This week I continued to push forward with both my research and my exhibit creation. The latter was a bit frustrating but for the former, I was able to obtain a copy of the book of Fred Landon writings. As I mentioned last week, Fred Landon is considered to be a pioneer in the study of Black History in Canada. He had a wide-ranging career as a journalist, librarian and archivist, but it may have been his early work as a sailor on the Great Lakes lake ships that gave him an interest in working class people, and the Black community. He obtained a Master’s degree in history at the age of thirty-nine, and was president or chairman of several local, provincial and national historical societies through his life. He became the first vice-President of the University of Western Ontario in 1946, at age sixty-six, and a year later the first Dean of Graduate Studies. Upon retirement he was given honorary doctorates of letters from Western, and of laws, from McMaster University. Through the book of his writings, entitled Ontario’s African-Canadian Heritage: Collected Writings by Fred Landon, 1918-1967, I hope to get a better understanding of the evolution of Black history in Canada through the early and middle part of the twentieth century.
I also made progress, as planned, on my exhibit. I found a very interesting photograph of the first volunteer military corps in British Columbia, called the Victoria Pioneer Rifle Corps. Interestingly, this first corps, which existed from 1861-1865, was made up of Black volunteers. It was commonly known as the African Rifles. Being in the public domain, I was able to go ahead and post it to my exhibit. However, it took quite awhile, numerous tries and several emails to the Omeka help desk, before I realized that I needed a document viewing plug-in module to enable the picture to show up in the exhibition space. I also added some background text and filled in some of the background data, but the picture still doesn’t appear on the main page. It seems to me that it should be the first thing you see. As it is now you must click on the ‘more’ button and then scroll all the way to the bottom to see the picture.

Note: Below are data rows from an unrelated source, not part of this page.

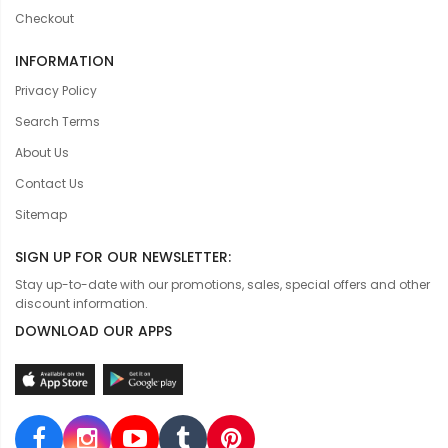
Checkout
INFORMATION
Privacy Policy
Search Terms
About Us
Contact Us
Sitemap
SIGN UP FOR OUR NEWSLETTER:
Stay up-to-date with our promotions, sales, special offers and other
discount information.
DOWNLOAD OUR APPS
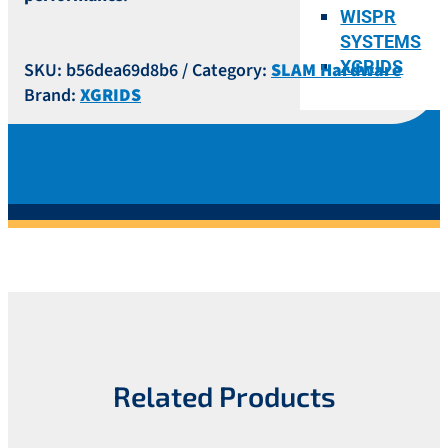
WISPR
SYSTEMS
XGRIDS
SKU:
b56dea69d8b6
Category:
SLAM Hardware
Brand:
XGRIDS
Related Products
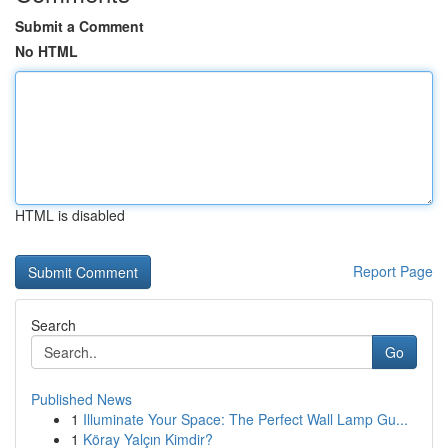
Submit a Comment
No HTML
HTML is disabled
Report Page
Search
Go
Published News
1
Illuminate Your Space: The Perfect Wall Lamp Gu...
1
Köray Yalçın Kimdir?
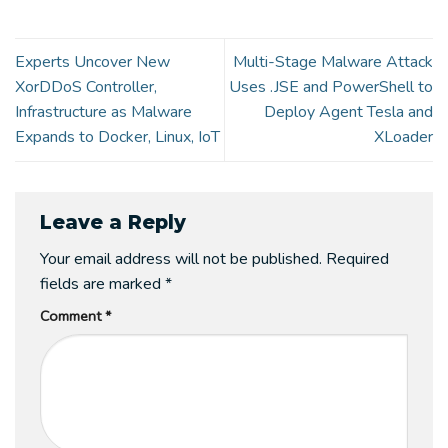
Experts Uncover New
Multi-Stage Malware Attack
XorDDoS Controller,
Uses .JSE and PowerShell to
Infrastructure as Malware
Deploy Agent Tesla and
Expands to Docker, Linux, IoT
XLoader
Leave a Reply
Your email address will not be published.
Required
fields are marked
*
Comment
*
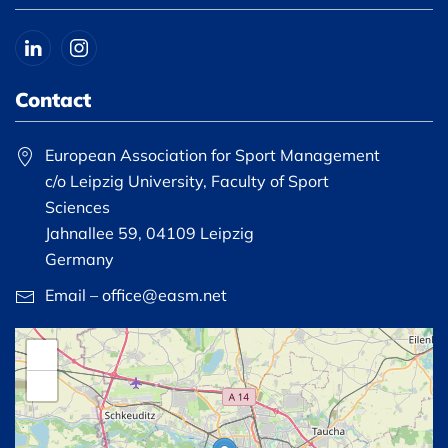
Contact
European Association for Sport Management
c/o Leipzig University, Faculty of Sport
Sciences
Jahnallee 59, 04109 Leipzig
Germany
Email – office@easm.net
+
−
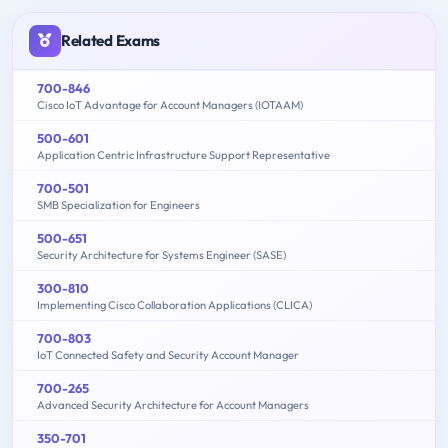
Related Exams
700-846
Cisco IoT Advantage for Account Managers (IOTAAM)
500-601
Application Centric Infrastructure Support Representative
700-501
SMB Specialization for Engineers
500-651
Security Architecture for Systems Engineer (SASE)
300-810
Implementing Cisco Collaboration Applications (CLICA)
700-803
IoT Connected Safety and Security Account Manager
700-265
Advanced Security Architecture for Account Managers
350-701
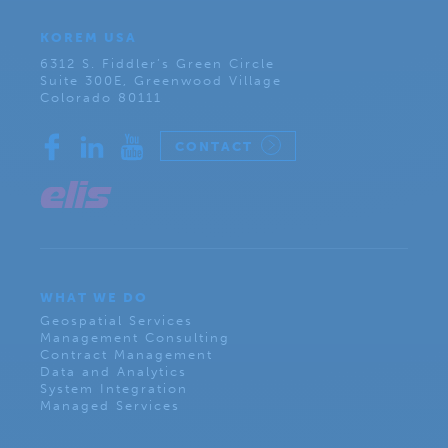
KOREM USA
6312 S. Fiddler’s Green Circle
Suite 300E, Greenwood Village
Colorado 80111
CONTACT
WHAT WE DO
Geospatial Services
Management Consulting
Contract Management
Data and Analytics
System Integration
Managed Services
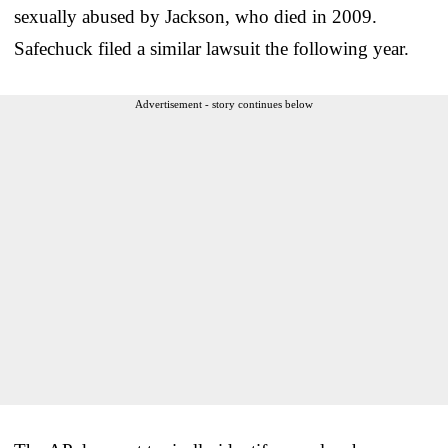
sexually abused by Jackson, who died in 2009.
Safechuck filed a similar lawsuit the following year.
Advertisement - story continues below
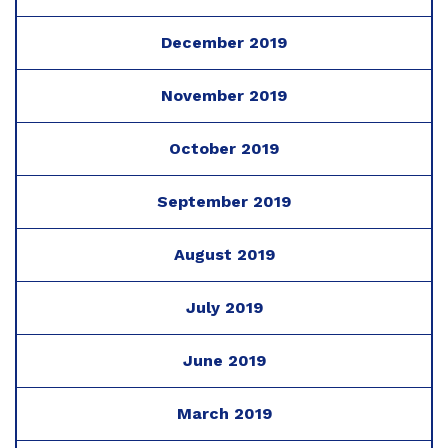
December 2019
November 2019
October 2019
September 2019
August 2019
July 2019
June 2019
March 2019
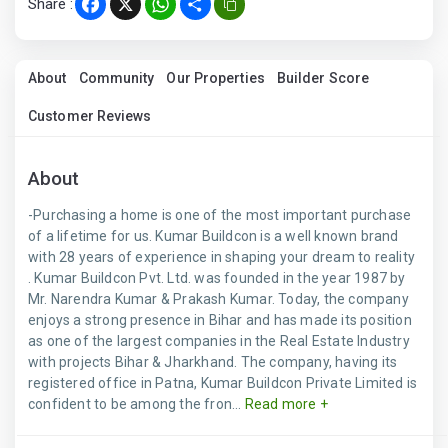
Share :
Facebook
X
WhatsApp
Share
About
Community
Our Properties
Builder Score
Customer Reviews
About
-Purchasing a home is one of the most important purchase
of a lifetime for us. Kumar Buildcon is a well known brand
with 28 years of experience in shaping your dream to reality
. Kumar Buildcon Pvt. Ltd. was founded in the year 1987 by
Mr. Narendra Kumar & Prakash Kumar. Today, the company
enjoys a strong presence in Bihar and has made its position
as one of the largest companies in the Real Estate Industry
with projects Bihar & Jharkhand. The company, having its
registered office in Patna, Kumar Buildcon Private Limited is
confident to be among the fron...
Read more +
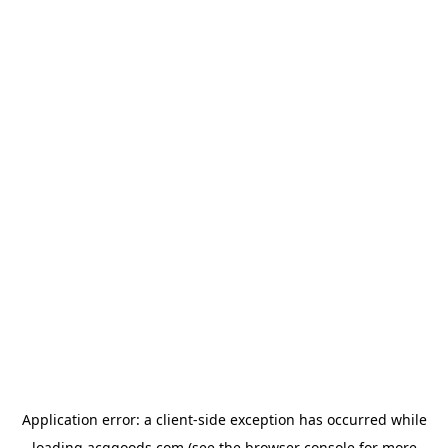
Application error: a
client
-side exception has occurred while
loading
acggoods.com
(see the
browser console
for more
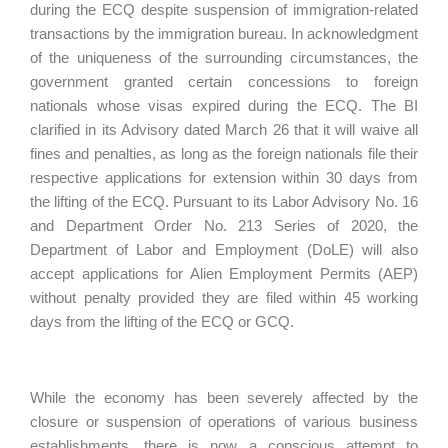
during the ECQ despite suspension of immigration-related
transactions by the immigration bureau. In acknowledgment
of the uniqueness of the surrounding circumstances, the
government granted certain concessions to foreign
nationals whose visas expired during the ECQ. The BI
clarified in its Advisory dated March 26 that it will waive all
fines and penalties, as long as the foreign nationals file their
respective applications for extension within 30 days from
the lifting of the ECQ. Pursuant to its Labor Advisory No. 16
and Department Order No. 213 Series of 2020, the
Department of Labor and Employment (DoLE) will also
accept applications for Alien Employment Permits (AEP)
without penalty provided they are filed within 45 working
days from the lifting of the ECQ or GCQ.
While the economy has been severely affected by the
closure or suspension of operations of various business
establishments, there is now a conscious attempt to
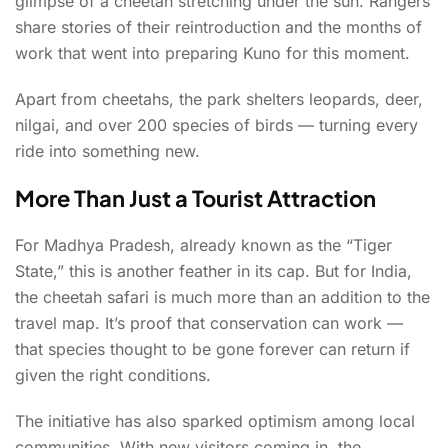
glimpse of a cheetah stretching under the sun. Rangers
share stories of their reintroduction and the months of
work that went into preparing Kuno for this moment.
Apart from cheetahs, the park shelters leopards, deer,
nilgai, and over 200 species of birds — turning every
ride into something new.
More Than Just a Tourist Attraction
For Madhya Pradesh, already known as the “Tiger
State,” this is another feather in its cap. But for India,
the cheetah safari is much more than an addition to the
travel map. It’s proof that conservation can work —
that species thought to be gone forever can return if
given the right conditions.
The initiative has also sparked optimism among local
communities. With new visitors coming in, the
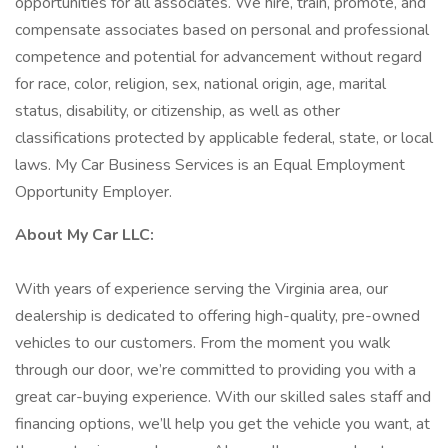
opportunities for all associates. We hire, train, promote, and
compensate associates based on personal and professional
competence and potential for advancement without regard
for race, color, religion, sex, national origin, age, marital
status, disability, or citizenship, as well as other
classifications protected by applicable federal, state, or local
laws. My Car Business Services is an Equal Employment
Opportunity Employer.
About My Car LLC:
With years of experience serving the Virginia area, our
dealership is dedicated to offering high-quality, pre-owned
vehicles to our customers. From the moment you walk
through our door, we’re committed to providing you with a
great car-buying experience. With our skilled sales staff and
financing options, we’ll help you get the vehicle you want, at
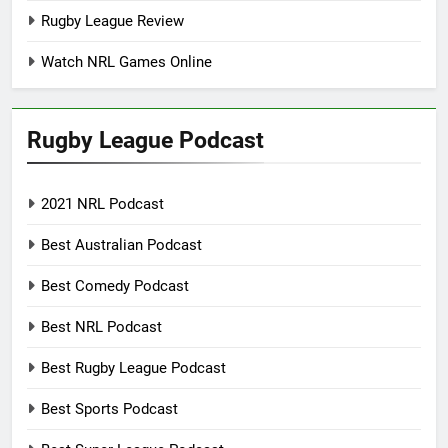
Rugby League Review
Watch NRL Games Online
Rugby League Podcast
2021 NRL Podcast
Best Australian Podcast
Best Comedy Podcast
Best NRL Podcast
Best Rugby League Podcast
Best Sports Podcast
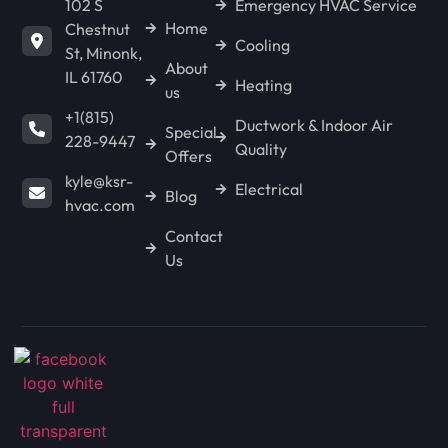
102 S
Emergency HVAC Service
Home
Chestnut
Cooling
St, Minonk,
About
IL 61760
Heating
us
+1(815)
Ductwork & Indoor Air
Special
228-9447
Quality
Offers
kyle@ksr-
Electrical
Blog
hvac.com
Contact
Us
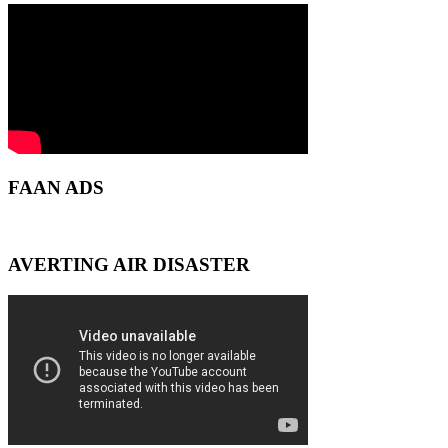
FAAN ADS
AVERTING AIR DISASTER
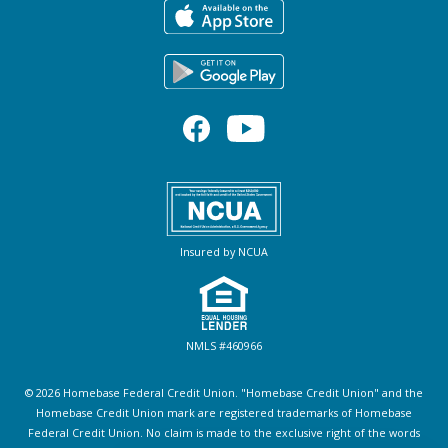
Insured by NCUA
NMLS #460966
© 2026 Homebase Federal Credit Union. "Homebase Credit Union" and the
Homebase Credit Union mark are registered trademarks of Homebase
Federal Credit Union. No claim is made to the exclusive right of the words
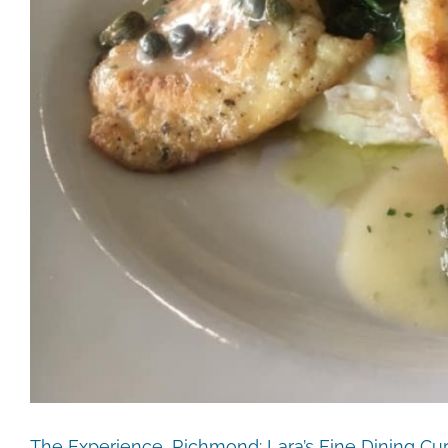
The Experience, Richmond: Lara’s Fine Dining Cu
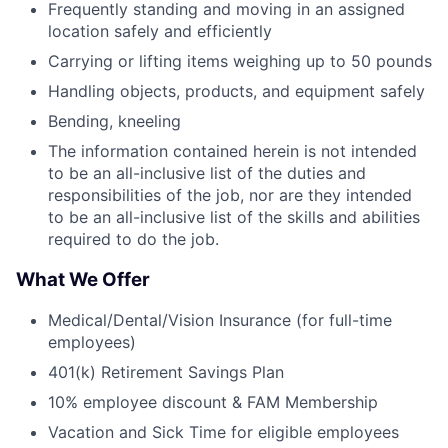
Frequently standing and moving in an assigned
location safely and efficiently
Carrying or lifting items weighing up to 50 pounds
Handling objects, products, and equipment safely
Bending, kneeling
The information contained herein is not intended
to be an all-inclusive list of the duties and
responsibilities of the job, nor are they intended
to be an all-inclusive list of the skills and abilities
required to do the job.
What We Offer
Medical/Dental/Vision Insurance (for full-time
employees)
401(k) Retirement Savings Plan
10% employee discount & FAM Membership
Vacation and Sick Time for eligible employees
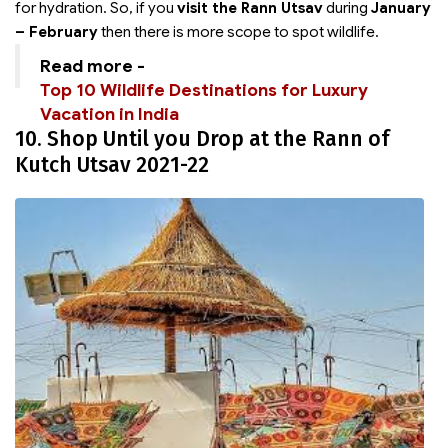
for hydration. So, if you
visit the Rann Utsav
during
January
– February
then there is more scope to spot wildlife.
Read more -
Top 10 Wildlife Destinations for Luxury
Vacation in India
10. Shop Until you Drop at the Rann of
Kutch Utsav 2021-22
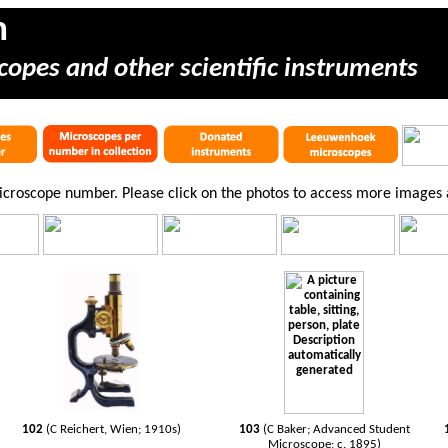
m
copes and other scientific instruments
microscope number. Please click on the photos to access more images
102
(C Reichert, Wien; 1910s)
103
(C Baker; Advanced Student
Microscope; c. 1895)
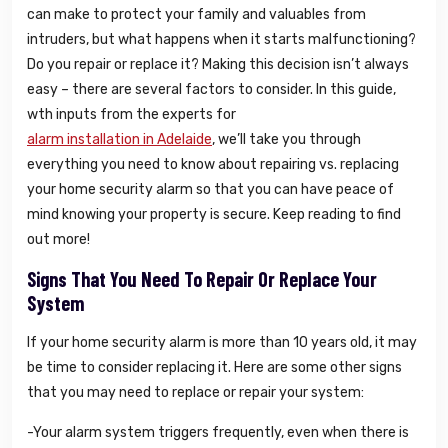
can make to protect your family and valuables from
intruders, but what happens when it starts malfunctioning?
Do you repair or replace it? Making this decision isn’t always
easy – there are several factors to consider. In this guide,
wth inputs from the experts for
alarm installation in Adelaide
, we’ll take you through
everything you need to know about repairing vs. replacing
your home security alarm so that you can have peace of
mind knowing your property is secure. Keep reading to find
out more!
Signs That You Need To Repair Or Replace Your
System
If your home security alarm is more than 10 years old, it may
be time to consider replacing it. Here are some other signs
that you may need to replace or repair your system:
-Your alarm system triggers frequently, even when there is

So that will be a job for this week. I will figure out how to make my picture appear on the main page. I will also start to review the Fred Landon book. From my early reading of this book, it seems that there was another historian working closely with Landon on the same subject of Ontario Black history: namely, Justice William Renwick Riddell. I will spend some time this week looking for good source material by him. This Justice Riddell ‘find’ is noteworthy for two reasons: 1) there are not very many historians of Black history during this middle period, and 2) the Canadian legal perspective concerning Black Canadians was supportive of Blacks in the mid-nineteenth century and led to some precedent-setting court cases. I will be interested to see if the Canadian courts continued to be supportive of the Black community on into the twentieth century.